SR for the response function $A$ versus the noise amplitude $a$ at various values of the friction coefficient $\gamma$. Other parameter values: $A_0=\omega =1$, $\nu =0.1$, $\alpha =0.1$, and $\Omega =1.8$. (1) Solid line: $\gamma =1.3$; (2) dashed line: $\gamma =1.5$; (3) dotted line: $\gamma =2.85$; (4) dashed-dotted line: $\gamma =2.3$. Note that in the case of curve (4), $\gamma =2.3$, the phenomenon of stochastic resonance is absent. The inset emphasizes the nonmonotonic behavior of the curve (3).

Figure 6

A plot of the phase diagrams for SR in the $\gamma -\alpha$ plane at $A_0=\omega =1$. In the unshaded region the resonance of $A$ versus the noise amplitude $a$ is impossible. In the light gray region the function $A\left(a\right)$ exhibits a maximum at $a_m>a_{cr}$ [see Eq. (7)], i.e., at $a_m$ the first moment of the oscillator displacement $⟨X\left(t\right)⟩$ is unstable. In the dark gray domain a stochastic resonance for $A$ vs $a$ occurs (in the stability region).
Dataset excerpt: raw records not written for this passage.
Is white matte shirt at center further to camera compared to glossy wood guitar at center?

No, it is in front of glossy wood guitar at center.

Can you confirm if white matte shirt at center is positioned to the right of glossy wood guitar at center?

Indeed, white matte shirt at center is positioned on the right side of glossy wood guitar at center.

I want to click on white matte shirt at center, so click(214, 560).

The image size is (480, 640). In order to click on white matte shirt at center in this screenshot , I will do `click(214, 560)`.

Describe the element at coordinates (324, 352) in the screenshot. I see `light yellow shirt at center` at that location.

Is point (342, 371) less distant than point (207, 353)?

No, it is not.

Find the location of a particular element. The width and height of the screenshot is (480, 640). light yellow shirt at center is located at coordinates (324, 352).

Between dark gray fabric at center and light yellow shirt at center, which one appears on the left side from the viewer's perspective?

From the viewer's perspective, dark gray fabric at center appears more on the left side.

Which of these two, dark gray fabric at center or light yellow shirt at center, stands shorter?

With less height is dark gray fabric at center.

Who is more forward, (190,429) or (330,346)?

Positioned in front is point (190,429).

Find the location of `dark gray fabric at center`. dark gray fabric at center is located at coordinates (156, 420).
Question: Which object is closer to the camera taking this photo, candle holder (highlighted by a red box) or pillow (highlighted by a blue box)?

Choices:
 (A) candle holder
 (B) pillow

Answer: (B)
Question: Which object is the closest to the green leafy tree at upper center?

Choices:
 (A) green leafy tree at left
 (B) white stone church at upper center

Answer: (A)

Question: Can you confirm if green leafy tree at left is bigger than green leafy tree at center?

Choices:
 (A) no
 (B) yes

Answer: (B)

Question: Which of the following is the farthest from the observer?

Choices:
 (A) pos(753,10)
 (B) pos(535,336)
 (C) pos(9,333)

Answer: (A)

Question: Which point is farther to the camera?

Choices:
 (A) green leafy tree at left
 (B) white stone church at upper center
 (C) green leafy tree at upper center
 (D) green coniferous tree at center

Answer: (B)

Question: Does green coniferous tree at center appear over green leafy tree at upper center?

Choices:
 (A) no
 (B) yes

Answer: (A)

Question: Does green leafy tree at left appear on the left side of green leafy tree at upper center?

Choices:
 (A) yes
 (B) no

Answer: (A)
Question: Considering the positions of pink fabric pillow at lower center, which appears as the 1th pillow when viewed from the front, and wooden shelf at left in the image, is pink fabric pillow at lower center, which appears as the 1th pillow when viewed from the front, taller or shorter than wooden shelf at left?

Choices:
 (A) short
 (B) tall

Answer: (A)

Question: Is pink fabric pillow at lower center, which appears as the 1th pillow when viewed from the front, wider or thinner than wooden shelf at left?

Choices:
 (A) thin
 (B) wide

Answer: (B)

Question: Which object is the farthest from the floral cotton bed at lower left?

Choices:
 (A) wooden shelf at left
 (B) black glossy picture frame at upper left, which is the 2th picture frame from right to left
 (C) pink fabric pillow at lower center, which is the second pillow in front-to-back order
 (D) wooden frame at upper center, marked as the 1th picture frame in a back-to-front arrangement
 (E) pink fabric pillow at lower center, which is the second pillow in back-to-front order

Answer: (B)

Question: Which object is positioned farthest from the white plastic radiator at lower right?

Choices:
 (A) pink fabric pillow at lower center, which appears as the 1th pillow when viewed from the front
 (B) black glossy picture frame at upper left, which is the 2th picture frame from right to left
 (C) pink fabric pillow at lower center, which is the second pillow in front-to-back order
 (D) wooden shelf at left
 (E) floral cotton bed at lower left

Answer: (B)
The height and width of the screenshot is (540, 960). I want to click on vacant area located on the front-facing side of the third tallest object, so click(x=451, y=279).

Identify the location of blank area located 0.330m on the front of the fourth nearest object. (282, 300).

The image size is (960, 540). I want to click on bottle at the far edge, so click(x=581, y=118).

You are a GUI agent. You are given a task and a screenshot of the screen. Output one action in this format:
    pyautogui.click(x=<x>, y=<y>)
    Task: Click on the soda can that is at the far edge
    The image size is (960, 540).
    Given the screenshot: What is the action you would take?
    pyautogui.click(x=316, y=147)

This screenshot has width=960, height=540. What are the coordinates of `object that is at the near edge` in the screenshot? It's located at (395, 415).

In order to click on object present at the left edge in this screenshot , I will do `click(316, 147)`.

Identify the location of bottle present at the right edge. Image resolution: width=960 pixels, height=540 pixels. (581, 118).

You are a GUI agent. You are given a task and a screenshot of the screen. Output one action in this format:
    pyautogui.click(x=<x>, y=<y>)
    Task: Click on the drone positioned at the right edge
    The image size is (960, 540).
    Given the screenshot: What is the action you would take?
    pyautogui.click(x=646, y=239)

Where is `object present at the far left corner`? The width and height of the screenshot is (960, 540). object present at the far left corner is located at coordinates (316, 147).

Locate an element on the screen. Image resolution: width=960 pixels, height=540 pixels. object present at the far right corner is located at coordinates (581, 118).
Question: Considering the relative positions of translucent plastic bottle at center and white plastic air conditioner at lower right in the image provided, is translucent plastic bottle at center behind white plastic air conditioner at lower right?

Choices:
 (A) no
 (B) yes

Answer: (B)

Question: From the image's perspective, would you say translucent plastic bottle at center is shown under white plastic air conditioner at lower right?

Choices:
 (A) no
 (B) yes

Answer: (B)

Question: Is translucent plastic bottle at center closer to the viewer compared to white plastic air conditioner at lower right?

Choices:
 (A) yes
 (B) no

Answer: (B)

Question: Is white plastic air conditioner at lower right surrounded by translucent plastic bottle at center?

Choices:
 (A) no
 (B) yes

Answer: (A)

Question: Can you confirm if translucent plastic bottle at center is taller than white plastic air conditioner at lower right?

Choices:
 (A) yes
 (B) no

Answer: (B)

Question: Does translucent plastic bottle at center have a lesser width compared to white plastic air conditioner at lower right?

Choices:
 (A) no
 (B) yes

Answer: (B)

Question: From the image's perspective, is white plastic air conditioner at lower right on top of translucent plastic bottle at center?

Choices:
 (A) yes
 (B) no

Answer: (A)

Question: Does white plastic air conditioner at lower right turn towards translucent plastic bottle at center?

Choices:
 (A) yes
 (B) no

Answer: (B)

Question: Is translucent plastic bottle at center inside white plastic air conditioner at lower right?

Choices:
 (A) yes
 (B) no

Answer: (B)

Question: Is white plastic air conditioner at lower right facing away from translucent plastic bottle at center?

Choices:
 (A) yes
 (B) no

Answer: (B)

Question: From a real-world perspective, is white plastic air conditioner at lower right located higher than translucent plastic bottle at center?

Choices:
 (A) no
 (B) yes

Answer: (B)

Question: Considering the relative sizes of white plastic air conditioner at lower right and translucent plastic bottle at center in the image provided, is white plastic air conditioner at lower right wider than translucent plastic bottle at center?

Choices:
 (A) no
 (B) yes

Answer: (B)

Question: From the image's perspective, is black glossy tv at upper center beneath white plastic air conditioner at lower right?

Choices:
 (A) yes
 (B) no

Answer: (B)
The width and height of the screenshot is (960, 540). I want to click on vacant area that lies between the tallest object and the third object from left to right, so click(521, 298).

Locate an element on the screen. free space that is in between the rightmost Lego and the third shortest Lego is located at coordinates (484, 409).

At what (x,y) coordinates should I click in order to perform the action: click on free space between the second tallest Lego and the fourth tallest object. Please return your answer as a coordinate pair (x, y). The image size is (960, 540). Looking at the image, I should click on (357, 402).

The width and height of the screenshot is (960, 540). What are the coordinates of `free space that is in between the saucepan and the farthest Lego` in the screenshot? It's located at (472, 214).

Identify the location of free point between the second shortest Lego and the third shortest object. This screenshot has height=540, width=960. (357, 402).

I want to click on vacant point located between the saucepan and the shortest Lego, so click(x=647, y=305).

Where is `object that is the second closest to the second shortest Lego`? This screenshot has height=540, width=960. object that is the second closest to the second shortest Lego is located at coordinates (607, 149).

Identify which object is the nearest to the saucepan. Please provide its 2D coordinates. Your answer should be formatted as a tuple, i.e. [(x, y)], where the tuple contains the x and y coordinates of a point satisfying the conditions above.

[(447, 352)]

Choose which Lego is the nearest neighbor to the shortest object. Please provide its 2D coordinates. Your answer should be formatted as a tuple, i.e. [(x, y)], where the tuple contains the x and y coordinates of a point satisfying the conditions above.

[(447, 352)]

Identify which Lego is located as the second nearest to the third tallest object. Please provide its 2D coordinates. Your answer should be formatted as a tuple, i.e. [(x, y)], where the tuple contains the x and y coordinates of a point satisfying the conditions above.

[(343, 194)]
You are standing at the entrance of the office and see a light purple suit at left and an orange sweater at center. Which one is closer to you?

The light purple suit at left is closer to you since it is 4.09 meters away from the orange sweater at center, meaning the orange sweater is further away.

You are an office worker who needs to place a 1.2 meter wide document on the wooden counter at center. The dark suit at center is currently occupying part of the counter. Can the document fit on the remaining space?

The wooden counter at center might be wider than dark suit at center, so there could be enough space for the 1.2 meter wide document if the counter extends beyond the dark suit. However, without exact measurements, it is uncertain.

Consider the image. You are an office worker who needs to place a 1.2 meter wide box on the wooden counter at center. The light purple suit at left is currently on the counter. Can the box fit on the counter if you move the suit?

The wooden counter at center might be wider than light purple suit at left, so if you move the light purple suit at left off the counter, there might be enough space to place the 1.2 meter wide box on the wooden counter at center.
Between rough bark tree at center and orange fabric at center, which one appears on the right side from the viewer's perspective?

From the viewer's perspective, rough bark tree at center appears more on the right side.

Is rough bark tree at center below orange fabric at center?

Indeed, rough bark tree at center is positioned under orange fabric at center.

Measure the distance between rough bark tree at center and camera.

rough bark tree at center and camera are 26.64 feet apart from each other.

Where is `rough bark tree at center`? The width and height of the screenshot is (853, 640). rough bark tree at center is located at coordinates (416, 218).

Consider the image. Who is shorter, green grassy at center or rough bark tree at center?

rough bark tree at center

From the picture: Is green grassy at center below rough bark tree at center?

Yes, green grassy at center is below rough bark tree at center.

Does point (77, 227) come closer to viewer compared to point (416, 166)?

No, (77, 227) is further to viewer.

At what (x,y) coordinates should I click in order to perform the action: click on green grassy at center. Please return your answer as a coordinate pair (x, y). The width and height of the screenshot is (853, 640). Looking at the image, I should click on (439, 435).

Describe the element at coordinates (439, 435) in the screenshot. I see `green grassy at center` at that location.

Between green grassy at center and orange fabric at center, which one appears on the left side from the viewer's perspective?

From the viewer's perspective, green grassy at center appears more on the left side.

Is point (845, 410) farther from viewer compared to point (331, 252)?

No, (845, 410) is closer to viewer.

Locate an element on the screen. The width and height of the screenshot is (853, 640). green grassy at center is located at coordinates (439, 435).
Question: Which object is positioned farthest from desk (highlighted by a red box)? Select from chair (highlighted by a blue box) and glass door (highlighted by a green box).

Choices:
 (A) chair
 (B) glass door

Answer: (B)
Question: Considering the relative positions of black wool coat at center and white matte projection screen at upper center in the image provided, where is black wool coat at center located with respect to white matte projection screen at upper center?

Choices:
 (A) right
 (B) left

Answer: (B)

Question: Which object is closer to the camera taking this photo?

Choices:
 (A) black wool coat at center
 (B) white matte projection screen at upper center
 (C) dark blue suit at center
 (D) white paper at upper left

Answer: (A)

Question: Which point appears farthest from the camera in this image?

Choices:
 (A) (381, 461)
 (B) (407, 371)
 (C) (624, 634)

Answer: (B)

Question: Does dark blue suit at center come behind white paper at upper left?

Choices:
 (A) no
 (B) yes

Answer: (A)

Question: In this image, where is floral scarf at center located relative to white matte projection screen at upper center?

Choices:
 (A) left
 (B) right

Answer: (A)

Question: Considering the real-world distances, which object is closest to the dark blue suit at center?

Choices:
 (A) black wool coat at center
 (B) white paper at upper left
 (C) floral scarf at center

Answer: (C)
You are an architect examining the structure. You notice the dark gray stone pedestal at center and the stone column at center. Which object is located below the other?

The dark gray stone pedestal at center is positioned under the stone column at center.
The thin dashed line depicts the position of the critical memory exponent ${\alpha }_c$, [Eq. (33)]. Panel (a): $\nu =0$, $\Omega =0.6$; panel (b): $\nu =1.0$, $\Omega =0.6$; panel (c): $\nu =0$, $\Omega =1.8$; panel (d); $\nu =1.0$, $\Omega =1.8$.

Figure 7

SR for $A^2$ versus the noise switching rate $\nu$, computed from Eq. (14) at various values of the friction coefficient $\gamma$. Other parameter values: $A_0=\omega =1$, $a^2=0.3$, $\alpha =0.3$, and $\Omega =0.8$. Solid line: $\gamma =0.04$; dashed line: $\gamma =0.05$; dotted line: $\gamma =0.06$; dashed-dotted line: $\gamma =0.1$. Note that in the case of $\gamma =0.1$ the phenomenon of stochastic resonance is absent.